Renting the game also came with some disadvantages. When I rent something, I always want to return it as fast as possible, so I really rushed through the game and also missed quite some Spirit Gems and Treasure Maps on my way, which I normally wouldn't. However, there was no point in collecting every item anyway, because I wasn't keeping the file. But I'm that kind of Zelda player, who always tries to get everything, that's just how I play Zelda games and it's also the reason why I never would do a Three Heart Run. So, I still went for the sidequests except for the ones that involved random factors like collecting ship parts and fishing. And as soon as you start collecting Spirit Gems and what not else you get invested. You're investing time in completing this savegame, but then you have to give it away. I really had to pull the break and return the game as soon as the credits rolled...

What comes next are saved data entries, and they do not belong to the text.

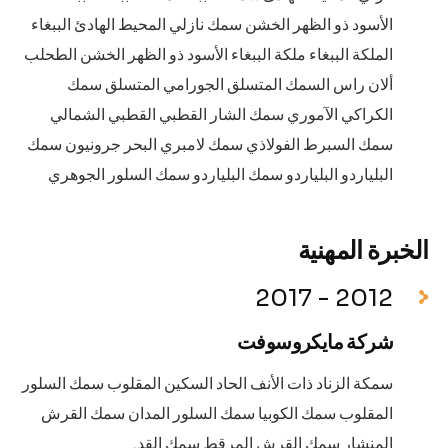
الأسود ذو الظهر الخشن سمك نازلي المحيط الهادئ الببغاء
الملكة الببغاء ملكة الببغاء الأسود ذو الظهر الخشن الطحلب
ألان راس السمك المتسلق الجورامي المتسلق سمك
الكراكي الآموري سمك الشار القطبي القطبي الشمالي
سمك السبرط الفولاذي سمك لامبري البحر جرونيون سمك
البلياردو البلياردو سمك البلياردو سمك السلور الجوهري
الخبرة المهنية
2012 - 2017
شركة مايكروسوفت
سمكة الزناد ذات الأنف الحاد السكين المقلوب سمك السلور
المقلوب سمك الكوبيا سمك السلور المدان سمك القرش
المنشار سمك القرش المرقط سمك القد.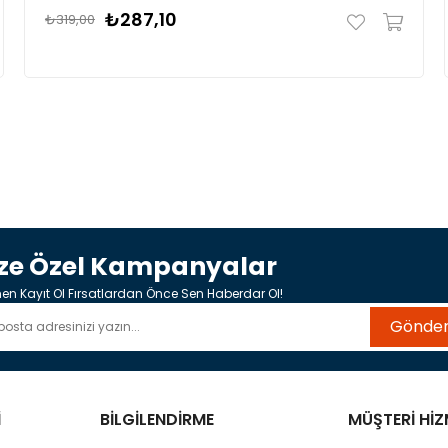
₺287,10
₺319,00
ize Özel Kampanyalar
n Kayıt Ol Fırsatlardan Önce Sen Haberdar Ol!
Gönde
İ
BİLGİLENDİRME
MÜŞTERİ HİZ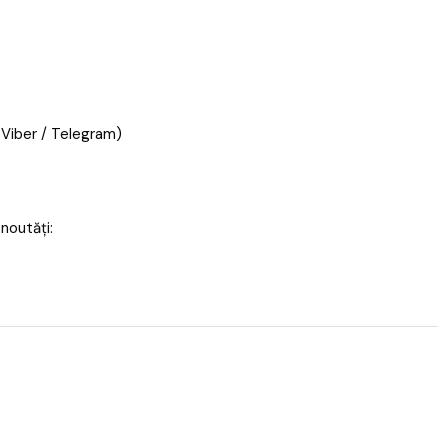
 Viber / Telegram)
 noutăți: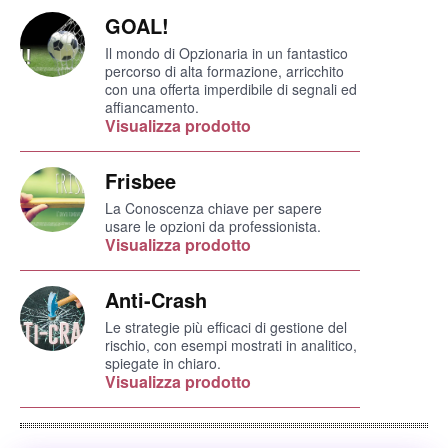
GOAL!
Il mondo di Opzionaria in un fantastico
percorso di alta formazione, arricchito
con una offerta imperdibile di segnali ed
affiancamento.
Visualizza prodotto
Frisbee
La Conoscenza chiave per sapere
usare le opzioni da professionista.
Visualizza prodotto
Anti-Crash
Le strategie più efficaci di gestione del
rischio, con esempi mostrati in analitico,
spiegate in chiaro.
Visualizza prodotto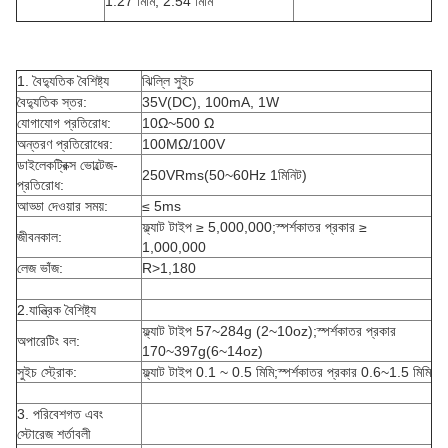
1.27 মিমি, 2.54 মিমি
1. বৈদ্যুতিক বৈশিষ্ট্য
ঝিল্লি সুইচ
বৈদ্যুতিক স্তর:
35V(DC), 100mA, 1W
যোগাযোগ প্রতিরোধ:
10Ω~500 Ω
অন্তরণ প্রতিরোধের:
100MΩ/100V
ডাইলেকট্রিক্স ভোল্টেজ-
250VRms(50~60Hz 1মিনিট)
প্রতিরোধ:
আড্ডা দেওয়ার সময়:
≤ 5ms
ফ্ল্যাট টাইপ ≥ 5,000,000;স্পর্শকাতর প্রকার ≥
জীবনকাল:
1,000,000
লেজ ভাঁজ:
R>1,180
2.যান্ত্রিক বৈশিষ্ট্য
ফ্ল্যাট টাইপ 57~284g (2~10oz);স্পর্শকাতর প্রকার
অপারেটিং বল:
170~397g(6~14oz)
সুইচ স্ট্রোক:
ফ্ল্যাট টাইপ 0.1 ~ 0.5 মিমি;স্পর্শকাতর প্রকার 0.6~1.5 মিমি
3. পরিবেশগত এবং
স্টোরেজ শর্তাবলী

Overall I would say that the replay value of Phantom Hourglass is certainly not bad, definitely better than Spirit Tracks. However, my judgement was clouded by the fact that I didn't have to collect all 64 Ship Parts again. By the time the credits rolled I collected 24 of 64 Ship Parts not counting any duplicates (and I got quite of them), that's not even half. And collecting all parts again would have taken forever in a boring and repetitive process of playing the archery minigame and the Temple of the Ocean King over and over again... that was one peace of work and I'm glad I didn't have to do it again during this replay. An option where I could transfer Ship Parts from one savegame to the other would have been nice. Because that way I could have transferred all the Ship Parts from my second savegame to the first, delete the second savegame for my replay and then transfer the Ship Parts back. That would have been nice and save me the trouble of ever collecting Ship Parts again or renting the game.